I have only finished 1/4 of the book.
But I cannot stop myself from pausing from the reading process,
and start typing this blog,
before I forget exactly how I feel at this very moment.
I flipped through the introduction before I bought this book.
And actually I've picked up this book for a few times in a bookstore,
but I didn't buy it.
I thought it was something similar to Mitch Albom's Tuesday with Morrie.
I guess I was wrong.
This book was a little more than just a lesson afterall.
I hereby thank whoever introducing this book to me.
It was more than just a book, to me at least.
Irresistibly, I started to question myself,
"What is my childhood dream?"
It should be a simple question to answer, yet I hesitated to answer.
To be honest, I don't remember much things about my childhood.
Not saying that nothing is worth to remember,
but I guess I have a special ability to let-go of my past.

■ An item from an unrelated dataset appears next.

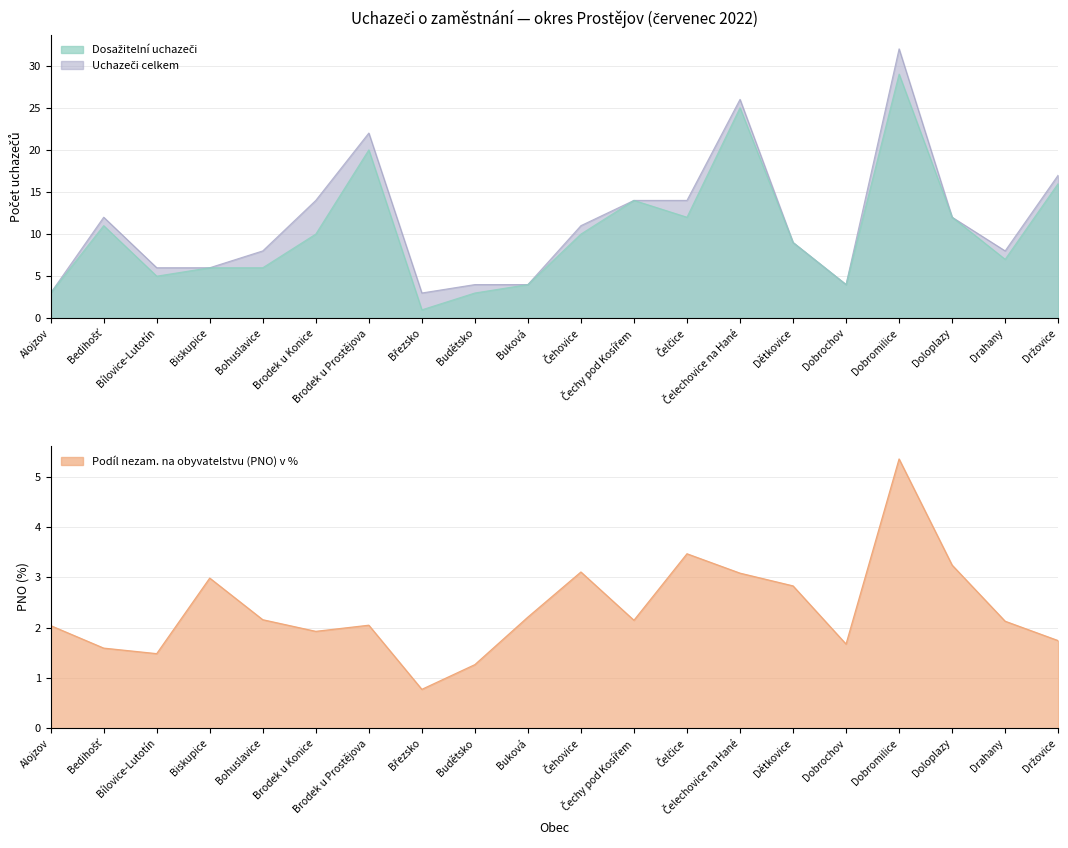

The value of PNO (%) at Čechy pod Kosířem is 2.1. True or false?

True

(I bet a lot of people are coughing so bad when they read this huh?)
I love biology / zoology.
And I guess that's the reason why I picked Biochemistry as my degree.
(Being realistic sometimes is important too; Biology or zoology simply cannot find me a job... So I picked something related to Biology...)
I guess I have never really mentioned this to anyone.
(Correct me if I am wrong lol)
Widelife biologist, was my childhood dream job.
I love animals,
a lot.
It is absolutely not something hard to notice if you actually know me.
And I love the nature.
(Well, I guess it makes a lot of sense why I don't quite like HK.)
Feels weird.
I have forgotten how long have I actually "let-go" this part of me.
Suddenly feeling so enthusiastic about life.
I've let reality run through me for the longest time.
It's time to do something about what I truly want from life.
Not to run away from it.
Okay I think that moment which touches my heart is now gone.
So I shall go back to reading...
I truly thank the one who introduce me the book.